# Robotic mower anyone?



## Tadd (Mar 1, 2019)

Any of you check out or use a robitic mower? What is your experience like? Was it worth it to save time? I still have my deere but thought about freeing some time up.


----------



## PJ161 (Sep 12, 2016)

I don't do grass around the house, I use my wife! Excellent "Robotic" mower. LOL.


----------



## Hoodoo Valley (Nov 14, 2006)

I remember those back in the mid 1970s because my dad had one....... it was called "have my son do it"!


----------



## FredM (Nov 18, 2015)

I'm the robotic, I have two 14 year old + grandsons and both are allergic to anything mechanical, but put a keypad device in their hands and they are happy as larry.


----------



## RC Wells (Dec 26, 2008)

I have a friend that bought one of those Husqvarna 450X robotic mowers. She has a very small lawn (60x152 feet) and a parking strip by the curb, and after she laid out the programming cables/guide wires so the mower could sense the area to be mowed, it works very well. Her first shot at using it resulted in it running down the street several blocks looking for the signal to turn. I think it may have just kept going if some kids had not cornered the thing. Lesson there is to read the instructions, which no man would ever do, so it would unlikely work for any of us! 
It does have an interface to an iPhone, so can be driven around by that too. A bit nerdy, but more entertaining than most TV shows and better than watching morons kneel during the National Anthem.
It has a battery that lasts her a month, and takes an hour or so to charge. She ran it dead because she did not plug the charger into the mower. The blades look a bit like box cutter knives, and they seem to last quite well. It does not bag, so the lawn needs to be mowed every three days or there is a big mess of ground grass clumps all through the lawn.


----------



## Newell (Jan 30, 2019)

*That lawn* (_when showing " big messes of ground grass clumps all through the lawn...."_). * sounds like mine looks, 
since I can't get the flail mower workin'
'till I get the 3 pt hitch workin', 
which means I should get busy workin':

so the grass is gonna get higher, I predict.

Recorded data:
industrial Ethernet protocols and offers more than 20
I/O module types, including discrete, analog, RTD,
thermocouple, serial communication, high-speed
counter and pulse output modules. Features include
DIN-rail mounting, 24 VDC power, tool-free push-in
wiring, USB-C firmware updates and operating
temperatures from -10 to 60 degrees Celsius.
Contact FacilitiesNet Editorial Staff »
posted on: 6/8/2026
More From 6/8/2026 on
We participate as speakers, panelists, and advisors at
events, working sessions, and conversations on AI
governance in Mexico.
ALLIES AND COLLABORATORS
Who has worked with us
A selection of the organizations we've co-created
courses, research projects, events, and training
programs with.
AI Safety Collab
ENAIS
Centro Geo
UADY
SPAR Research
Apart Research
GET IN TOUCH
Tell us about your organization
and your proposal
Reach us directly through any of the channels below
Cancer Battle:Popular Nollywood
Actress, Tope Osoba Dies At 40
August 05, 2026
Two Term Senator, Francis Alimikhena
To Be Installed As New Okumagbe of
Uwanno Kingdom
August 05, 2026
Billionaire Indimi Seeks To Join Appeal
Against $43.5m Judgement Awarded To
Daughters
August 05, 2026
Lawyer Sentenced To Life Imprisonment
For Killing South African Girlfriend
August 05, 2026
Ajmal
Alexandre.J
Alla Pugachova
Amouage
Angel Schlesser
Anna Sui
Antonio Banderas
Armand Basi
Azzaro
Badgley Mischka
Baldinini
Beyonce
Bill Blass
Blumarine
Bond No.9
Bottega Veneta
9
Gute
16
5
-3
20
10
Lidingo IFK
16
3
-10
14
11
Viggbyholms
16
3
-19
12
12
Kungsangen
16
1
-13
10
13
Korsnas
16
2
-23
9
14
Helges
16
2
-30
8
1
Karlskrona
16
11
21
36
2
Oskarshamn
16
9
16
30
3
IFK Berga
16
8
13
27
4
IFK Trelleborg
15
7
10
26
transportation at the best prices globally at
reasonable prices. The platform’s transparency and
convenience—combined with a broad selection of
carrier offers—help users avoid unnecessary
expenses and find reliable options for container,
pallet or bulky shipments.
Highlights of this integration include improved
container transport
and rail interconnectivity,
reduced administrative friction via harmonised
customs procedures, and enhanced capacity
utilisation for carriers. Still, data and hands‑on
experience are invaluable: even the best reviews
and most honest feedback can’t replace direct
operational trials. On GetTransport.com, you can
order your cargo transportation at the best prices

## To-do item
Continue the robotic mower forum thread from where it stops.

## Final answer
Sometimes my psychic powers of predicting future events, 
or delayed future events, 
amazes me.*
(definitely amazes Wifey,
I've come to note...)


----------



## Bob Driver (Nov 1, 2017)

Yep... Built probably 1/2 dozen for customers to use as "slope mowers" on really steep hills. I use... 1) Push mower with a caster front end like came on some Honda self-propelled mowers 2) A set of 12v DC drive motors off a Hover Round. 3) Two UR-1 340 CCA Batteries. 4) Sabertooth 2x25 motor controller from Dimension Engineering. 5) Spektrum DX5E RC Transmitter. Here's a You Tube Link that shows you how to wire the controller to the drive motors --- https://www.youtube.com/watch?v=qR-pNctmhdY. Parts are about $350-$400 including the used push mower. Takes about 4-5 hours to fabricate and wire. I charge $650 for the finished unit. It's usually people with no other option due to a steep grade other than a weed wacker. Some times it's a guy with a flat yard that just wants to sit in a lawn chair and drink beer while mowing the lawn. There's a learning curve to operating them, so I tell them two beers max and best stay away from the wife's petunias until you get the hang off it....


----------



## Dmfoste1 (Apr 22, 2019)

I don't have one yet, still enjoying the cup holder on my riding lawn mower. Let me get past the enjoyment I get from that and I might look at upgrading to the robotic one.


----------



## wjjones (May 28, 2010)

I mow so much I feel like a robot sometimes. A really old rusty robot.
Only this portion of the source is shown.